Wildfires are bigger, and starting earlier in the year. Heat waves are more frequent. Seas are warmer, and flooding is more common. The air is getting hotter. Even ragweed pollen season is beginning sooner.

Climate change is already happening around the United States, the Environmental Protection Agency said on Wednesday. And in many cases, that change is speeding up.

The freshly compiled data, the federal government’s most comprehensive and up-to-date information yet, shows that a warming world is making life harder for Americans, in ways that threaten their health and safety, homes and communities. And it comes as the Biden administration is trying to propel aggressive action at home and abroad to cut the pollution that is raising global temperatures.

“There is no small town, big city or rural community that is unaffected by the climate crisis,” Michael S. Regan, the E.P.A. administrator, said on Wednesday. “Americans are seeing and feeling the impacts up close, with increasing regularity.”

The Biden administration revived the effort this year and added some new measures, pulling information from government agencies, universities and other sources. The E.P.A. used 54 separate indicators which, taken together, paint a grim picture.

 

It maps everything from Lyme disease, which is growing more prevalent in some states as a warming climate expands the regions where deer ticks can survive, to the growing drought in the Southwest that threatens the availability of drinking water, increases the likelihood of wildfires but also reduces the ability to generate electricity from hydropower.

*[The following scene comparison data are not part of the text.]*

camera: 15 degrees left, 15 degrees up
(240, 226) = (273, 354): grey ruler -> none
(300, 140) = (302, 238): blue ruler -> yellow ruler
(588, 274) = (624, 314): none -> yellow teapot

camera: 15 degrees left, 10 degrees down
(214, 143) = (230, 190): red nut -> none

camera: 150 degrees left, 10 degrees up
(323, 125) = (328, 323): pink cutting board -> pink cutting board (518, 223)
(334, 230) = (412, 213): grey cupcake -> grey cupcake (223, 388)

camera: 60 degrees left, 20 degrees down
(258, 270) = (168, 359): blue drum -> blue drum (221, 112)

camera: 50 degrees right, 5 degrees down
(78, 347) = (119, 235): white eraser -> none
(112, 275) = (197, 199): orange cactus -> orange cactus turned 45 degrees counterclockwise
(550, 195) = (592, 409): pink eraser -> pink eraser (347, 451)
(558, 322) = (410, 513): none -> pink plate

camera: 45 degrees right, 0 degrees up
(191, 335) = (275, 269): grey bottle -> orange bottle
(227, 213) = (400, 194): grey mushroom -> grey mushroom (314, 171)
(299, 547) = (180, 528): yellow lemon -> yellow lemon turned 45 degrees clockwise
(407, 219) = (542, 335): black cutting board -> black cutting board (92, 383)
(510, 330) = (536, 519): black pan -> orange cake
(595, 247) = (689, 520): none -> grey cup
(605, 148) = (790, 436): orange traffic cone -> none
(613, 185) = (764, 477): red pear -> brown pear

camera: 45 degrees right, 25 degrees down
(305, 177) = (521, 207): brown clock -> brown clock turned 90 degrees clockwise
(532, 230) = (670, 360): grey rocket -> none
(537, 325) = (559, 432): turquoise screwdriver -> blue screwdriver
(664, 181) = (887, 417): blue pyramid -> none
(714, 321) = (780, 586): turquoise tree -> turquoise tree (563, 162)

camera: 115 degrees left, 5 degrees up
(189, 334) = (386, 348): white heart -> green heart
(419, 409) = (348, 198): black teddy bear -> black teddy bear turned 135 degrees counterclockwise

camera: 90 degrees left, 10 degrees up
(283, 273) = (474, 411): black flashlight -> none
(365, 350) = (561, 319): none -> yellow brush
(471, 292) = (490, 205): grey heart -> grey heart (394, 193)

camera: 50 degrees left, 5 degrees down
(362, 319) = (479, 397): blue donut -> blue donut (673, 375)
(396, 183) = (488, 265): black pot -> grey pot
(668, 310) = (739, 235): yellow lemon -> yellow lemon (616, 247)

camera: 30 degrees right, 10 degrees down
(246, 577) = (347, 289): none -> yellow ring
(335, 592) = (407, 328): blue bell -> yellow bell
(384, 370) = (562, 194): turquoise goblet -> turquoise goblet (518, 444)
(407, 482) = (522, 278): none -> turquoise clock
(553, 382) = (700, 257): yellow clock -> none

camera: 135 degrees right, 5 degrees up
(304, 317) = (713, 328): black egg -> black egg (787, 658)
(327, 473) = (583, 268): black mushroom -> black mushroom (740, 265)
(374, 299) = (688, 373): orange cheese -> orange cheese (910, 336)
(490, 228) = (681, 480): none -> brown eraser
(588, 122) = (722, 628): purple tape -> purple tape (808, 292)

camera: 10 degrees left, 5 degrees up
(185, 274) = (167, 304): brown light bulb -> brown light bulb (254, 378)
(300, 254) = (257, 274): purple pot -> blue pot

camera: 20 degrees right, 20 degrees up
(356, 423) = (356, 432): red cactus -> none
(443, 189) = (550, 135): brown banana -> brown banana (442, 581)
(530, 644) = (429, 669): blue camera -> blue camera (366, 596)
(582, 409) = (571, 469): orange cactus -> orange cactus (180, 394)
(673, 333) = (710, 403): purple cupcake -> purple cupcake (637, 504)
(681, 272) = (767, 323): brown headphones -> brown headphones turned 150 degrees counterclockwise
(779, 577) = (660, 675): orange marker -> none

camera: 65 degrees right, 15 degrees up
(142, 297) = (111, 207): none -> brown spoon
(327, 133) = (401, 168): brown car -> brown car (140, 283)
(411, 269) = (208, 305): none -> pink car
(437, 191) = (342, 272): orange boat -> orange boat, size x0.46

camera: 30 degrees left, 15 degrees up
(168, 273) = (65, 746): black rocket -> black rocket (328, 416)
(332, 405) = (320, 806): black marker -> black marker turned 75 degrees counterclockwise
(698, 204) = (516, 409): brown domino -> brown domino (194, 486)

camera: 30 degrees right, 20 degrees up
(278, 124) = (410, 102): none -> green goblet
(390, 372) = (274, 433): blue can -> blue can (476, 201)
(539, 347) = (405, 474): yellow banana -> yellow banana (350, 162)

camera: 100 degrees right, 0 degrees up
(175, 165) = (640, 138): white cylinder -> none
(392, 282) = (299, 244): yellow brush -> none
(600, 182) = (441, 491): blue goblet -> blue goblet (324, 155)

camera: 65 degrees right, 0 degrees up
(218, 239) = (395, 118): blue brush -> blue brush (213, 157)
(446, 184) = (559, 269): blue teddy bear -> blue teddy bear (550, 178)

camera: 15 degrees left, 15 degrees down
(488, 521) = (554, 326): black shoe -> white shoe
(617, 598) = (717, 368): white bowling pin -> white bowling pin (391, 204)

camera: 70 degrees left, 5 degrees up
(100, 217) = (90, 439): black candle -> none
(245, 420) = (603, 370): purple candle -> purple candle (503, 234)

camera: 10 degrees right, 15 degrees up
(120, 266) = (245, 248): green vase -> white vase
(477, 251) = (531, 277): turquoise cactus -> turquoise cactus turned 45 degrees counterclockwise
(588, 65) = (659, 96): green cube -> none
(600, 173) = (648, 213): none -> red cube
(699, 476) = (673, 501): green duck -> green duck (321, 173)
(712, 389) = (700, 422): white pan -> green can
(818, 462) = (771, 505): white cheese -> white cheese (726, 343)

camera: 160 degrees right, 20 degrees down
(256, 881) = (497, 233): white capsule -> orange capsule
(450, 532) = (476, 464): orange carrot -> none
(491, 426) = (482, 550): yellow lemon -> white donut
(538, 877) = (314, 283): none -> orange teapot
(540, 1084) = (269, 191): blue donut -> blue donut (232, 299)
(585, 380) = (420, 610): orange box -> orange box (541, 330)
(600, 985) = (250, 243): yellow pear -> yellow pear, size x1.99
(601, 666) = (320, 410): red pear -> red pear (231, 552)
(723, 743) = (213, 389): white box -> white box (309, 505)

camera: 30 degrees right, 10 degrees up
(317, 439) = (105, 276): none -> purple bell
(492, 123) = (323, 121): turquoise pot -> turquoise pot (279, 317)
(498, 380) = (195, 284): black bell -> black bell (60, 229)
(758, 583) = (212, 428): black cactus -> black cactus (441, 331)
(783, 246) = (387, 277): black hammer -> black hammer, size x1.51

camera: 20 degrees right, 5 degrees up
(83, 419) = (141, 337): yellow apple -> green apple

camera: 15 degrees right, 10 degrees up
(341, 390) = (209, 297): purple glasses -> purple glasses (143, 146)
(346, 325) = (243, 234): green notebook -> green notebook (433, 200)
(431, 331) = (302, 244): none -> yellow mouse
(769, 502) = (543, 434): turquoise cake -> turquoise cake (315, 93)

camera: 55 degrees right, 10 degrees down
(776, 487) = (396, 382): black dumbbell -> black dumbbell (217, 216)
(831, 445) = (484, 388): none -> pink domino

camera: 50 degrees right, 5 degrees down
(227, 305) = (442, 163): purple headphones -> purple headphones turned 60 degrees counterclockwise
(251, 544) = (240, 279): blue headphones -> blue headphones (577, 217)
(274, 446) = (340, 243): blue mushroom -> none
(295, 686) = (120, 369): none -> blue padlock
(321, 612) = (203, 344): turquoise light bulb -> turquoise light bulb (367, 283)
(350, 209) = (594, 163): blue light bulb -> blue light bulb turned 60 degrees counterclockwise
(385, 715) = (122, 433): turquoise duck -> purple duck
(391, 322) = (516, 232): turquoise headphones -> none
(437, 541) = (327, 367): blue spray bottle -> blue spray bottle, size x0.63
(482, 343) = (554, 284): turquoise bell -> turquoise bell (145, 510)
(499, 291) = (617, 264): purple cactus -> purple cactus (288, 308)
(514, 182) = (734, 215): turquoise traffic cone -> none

“Having relevant indicators is a really important way to show people that climate is already changing, and it’s changing in ways that affect you,” Dr. Hayhoe said. “It helps us connect climate change to our lived experience.”

The new data shows that temperatures are rising, and that increase is accelerating. Since 1901, surface temperatures across the lower 48 states have increased by an average of 0.16 degrees Fahrenheit each decade; since the late 1970s, that rate has jumped to as much as half a degree per decade.

The increase has been even more pronounced in Alaska, parts of which saw average temperatures rise more than 4 degrees Fahrenheit since 1925. And it’s affecting the permafrost: At 14 of 15 sites, permafrost temperatures rose between 1978 and 2020.